***** Input records *****
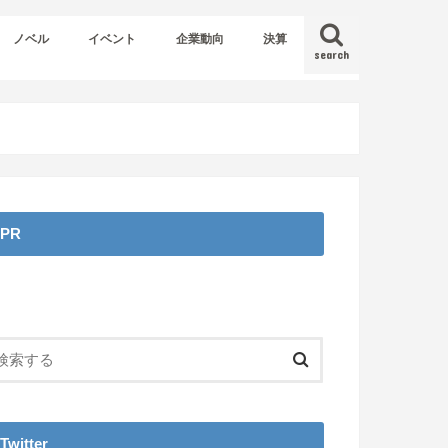
ノベル
イベント
企業動向
決算
search
PR
Twitter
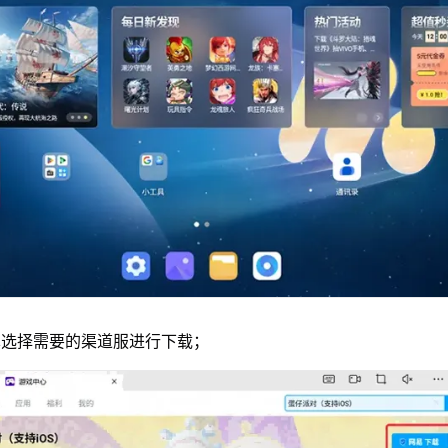
单选择需要的渠道服进行下载；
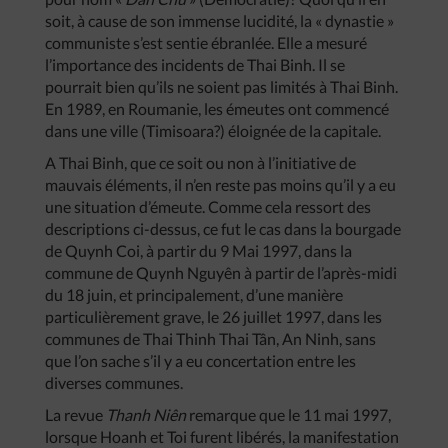
soit, à cause de son immense lucidité, la « dynastie »
communiste s’est sentie ébranlée. Elle a mesuré
l’importance des incidents de Thai Binh. Il se
pourrait bien qu’ils ne soient pas limités à Thai Binh.
En 1989, en Roumanie, les émeutes ont commencé
dans une ville (Timisoara?) éloignée de la capitale.
A Thai Binh, que ce soit ou non à l’initiative de
mauvais éléments, il n’en reste pas moins qu’il y a eu
une situation d’émeute. Comme cela ressort des
descriptions ci-dessus, ce fut le cas dans la bourgade
de Quynh Coi, à partir du 9 Mai 1997, dans la
commune de Quynh Nguyên à partir de l’après-midi
du 18 juin, et principalement, d’une manière
particulièrement grave, le 26 juillet 1997, dans les
communes de Thai Thinh Thai Tân, An Ninh, sans
que l’on sache s’il y a eu concertation entre les
diverses communes.
La revue
Thanh
Niên
remarque que le 11 mai 1997,
lorsque Hoanh et Toi furent libérés, la manifestation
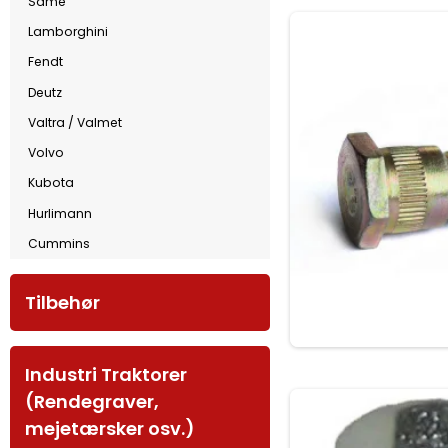
Same
Lamborghini
Fendt
Deutz
Valtra / Valmet
Volvo
Kubota
Hurlimann
Cummins
Tilbehør
Industri Traktorer
(Rendegraver,
mejetærsker osv.)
*****
# [What the task asks]
Each line from the one containing "A Thai Binh, que" through the last line of the listing must be copied exactly, and the pictures must not be.

# [Output of the task]
A Thai Binh, que ce soit ou non à l’initiative de
mauvais éléments, il n’en reste pas moins qu’il y a eu
une situation d’émeute. Comme cela ressort des
descriptions ci-dessus, ce fut le cas dans la bourgade
de Quynh Coi, à partir du 9 Mai 1997, dans la
commune de Quynh Nguyên à partir de l’après-midi
du 18 juin, et principalement, d’une manière
particulièrement grave, le 26 juillet 1997, dans les
communes de Thai Thinh Thai Tân, An Ninh, sans
que l’on sache s’il y a eu concertation entre les
diverses communes.
La revue
Thanh
Niên
remarque que le 11 mai 1997,
lorsque Hoanh et Toi furent libérés, la manifestation
Same
Lamborghini
Fendt
Deutz
Valtra / Valmet
Volvo
Kubota
Hurlimann
Cummins
Tilbehør
Industri Traktorer
(Rendegraver,
mejetærsker osv.)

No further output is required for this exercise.